## Start
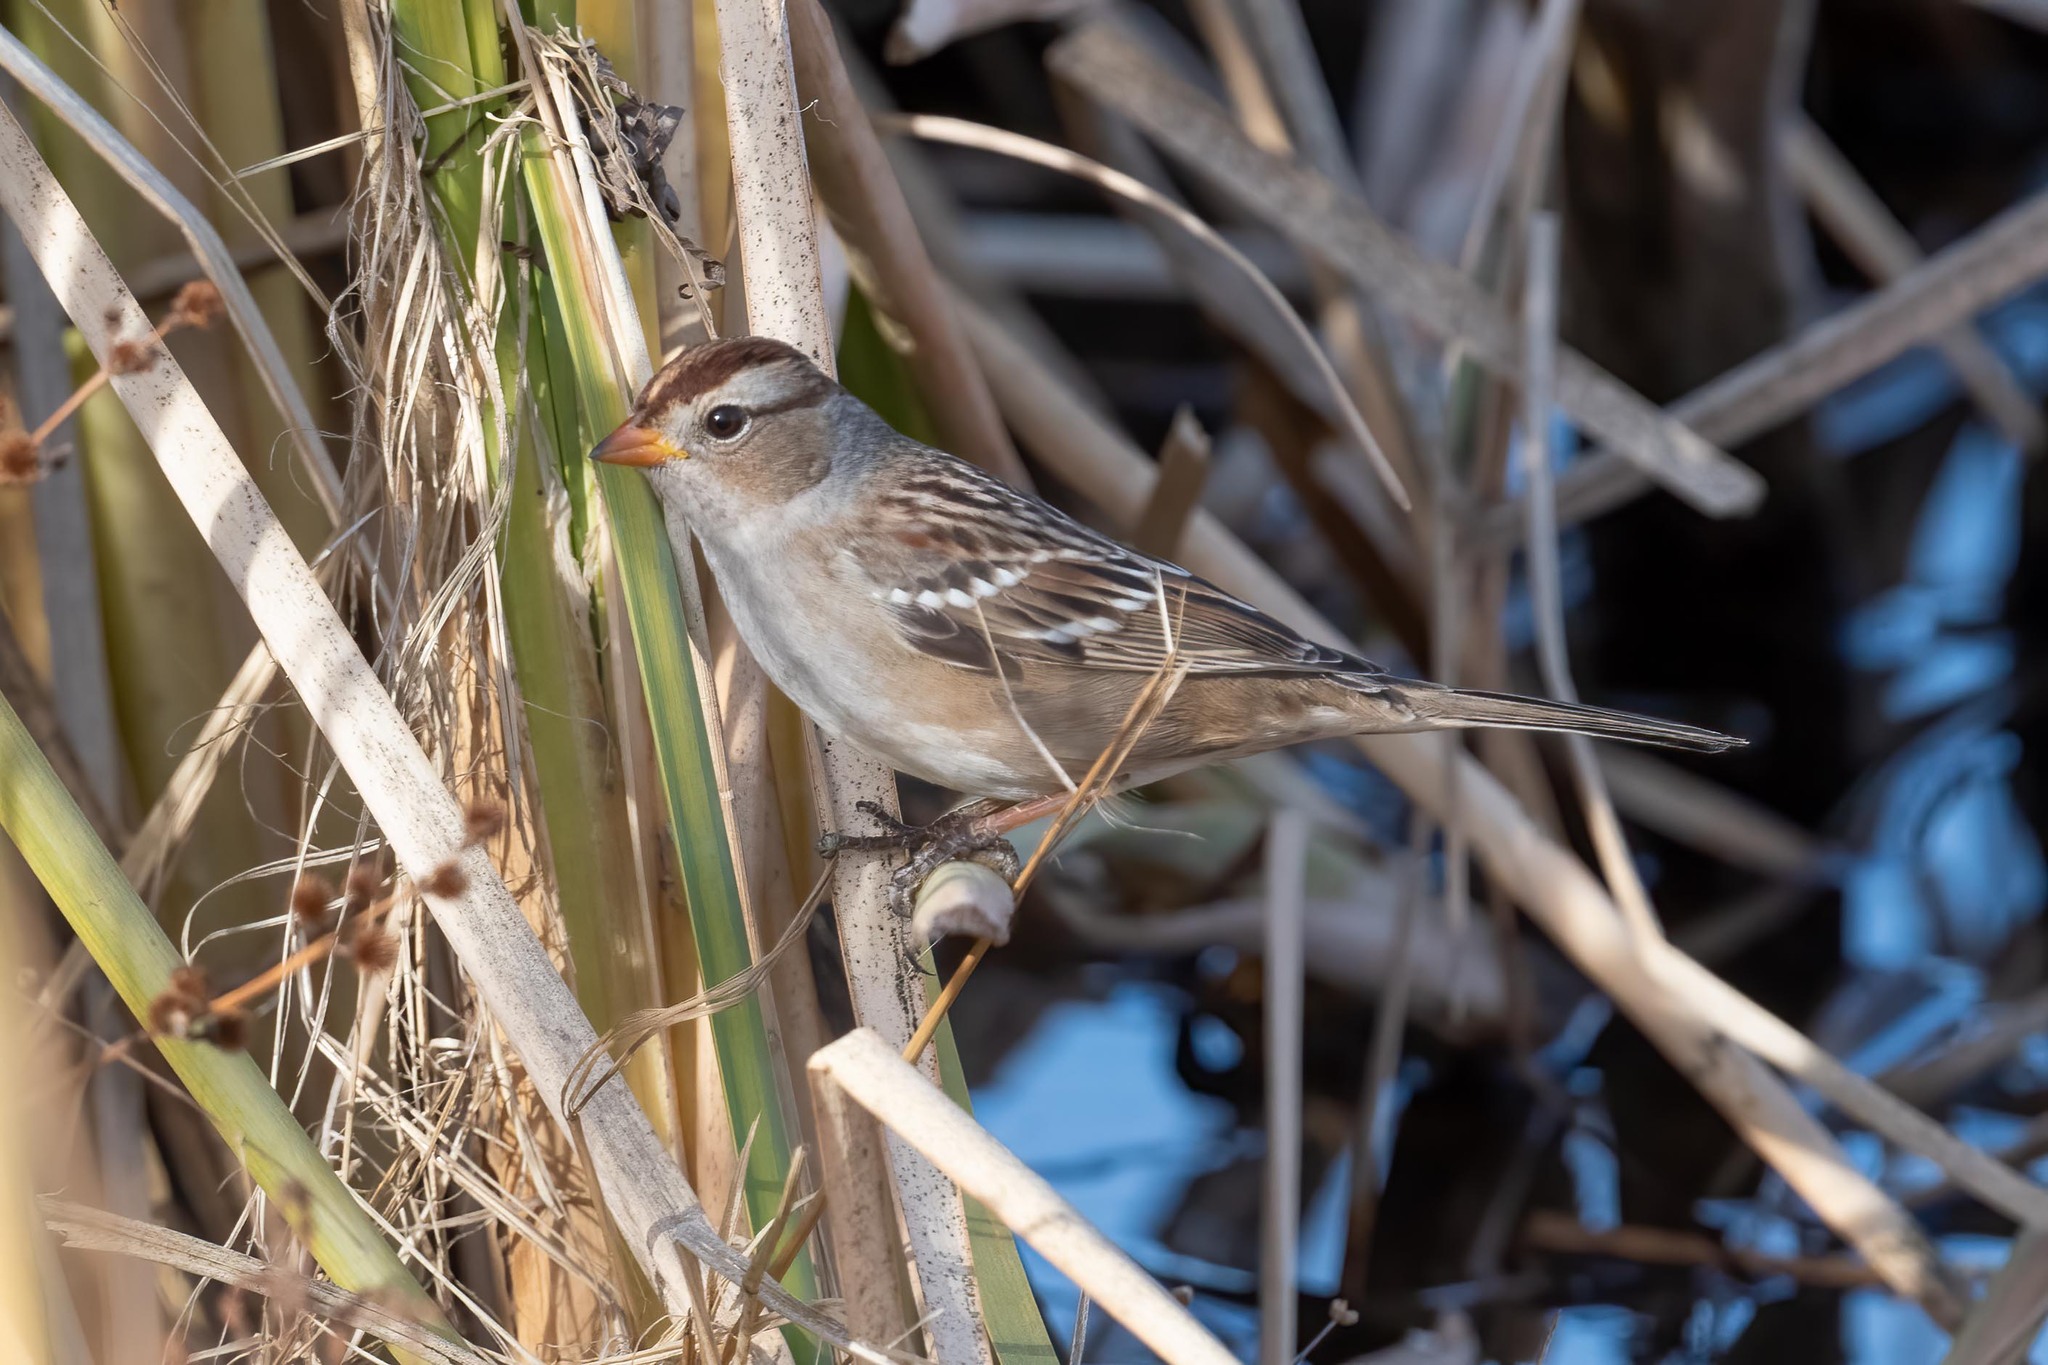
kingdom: Animalia
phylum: Chordata
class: Aves
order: Passeriformes
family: Passerellidae
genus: Zonotrichia
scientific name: Zonotrichia leucophrys
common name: White-crowned sparrow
## End
### What you are asked to do
Relabel "common name" as "vernacular name" in the lines for every item and give those lines again with nothing else changed. Leave the pictures out.

### Completed exercise
kingdom: Animalia
phylum: Chordata
class: Aves
order: Passeriformes
family: Passerellidae
genus: Zonotrichia
scientific name: Zonotrichia leucophrys
vernacular name: White-crowned sparrow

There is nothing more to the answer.